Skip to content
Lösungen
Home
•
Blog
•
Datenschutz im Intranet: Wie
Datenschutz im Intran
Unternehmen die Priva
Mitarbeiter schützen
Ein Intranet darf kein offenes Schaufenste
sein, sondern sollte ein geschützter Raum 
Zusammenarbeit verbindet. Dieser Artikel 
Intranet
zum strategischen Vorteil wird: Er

+===+

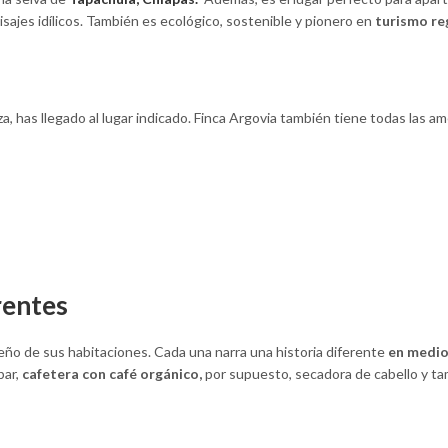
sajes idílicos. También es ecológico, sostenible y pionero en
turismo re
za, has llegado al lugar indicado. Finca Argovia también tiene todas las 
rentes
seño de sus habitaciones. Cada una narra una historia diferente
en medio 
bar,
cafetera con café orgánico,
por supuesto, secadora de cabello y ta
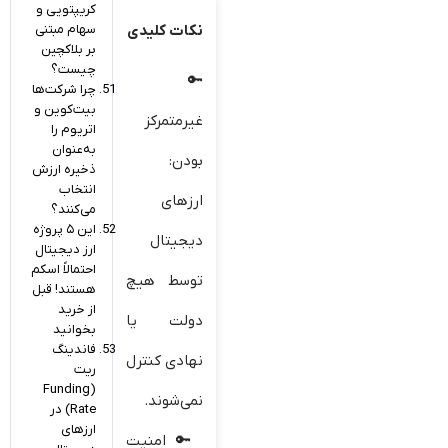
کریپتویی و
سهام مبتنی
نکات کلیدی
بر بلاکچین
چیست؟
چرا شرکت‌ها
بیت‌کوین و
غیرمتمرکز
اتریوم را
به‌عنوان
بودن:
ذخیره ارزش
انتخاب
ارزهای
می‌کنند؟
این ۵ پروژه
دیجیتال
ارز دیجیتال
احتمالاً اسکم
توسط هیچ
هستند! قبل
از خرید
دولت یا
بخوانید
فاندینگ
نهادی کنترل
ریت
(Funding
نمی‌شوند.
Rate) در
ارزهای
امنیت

+===+

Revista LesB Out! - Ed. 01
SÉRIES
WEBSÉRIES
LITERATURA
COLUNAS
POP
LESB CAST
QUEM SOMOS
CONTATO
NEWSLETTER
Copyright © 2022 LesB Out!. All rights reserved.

+===+

▶ **Required work**:
Read through the entries above and copy each line that has the string "Datenschutz" in it.

▶ **Reply**:
Datenschutz im Intranet: Wie
Datenschutz im Intran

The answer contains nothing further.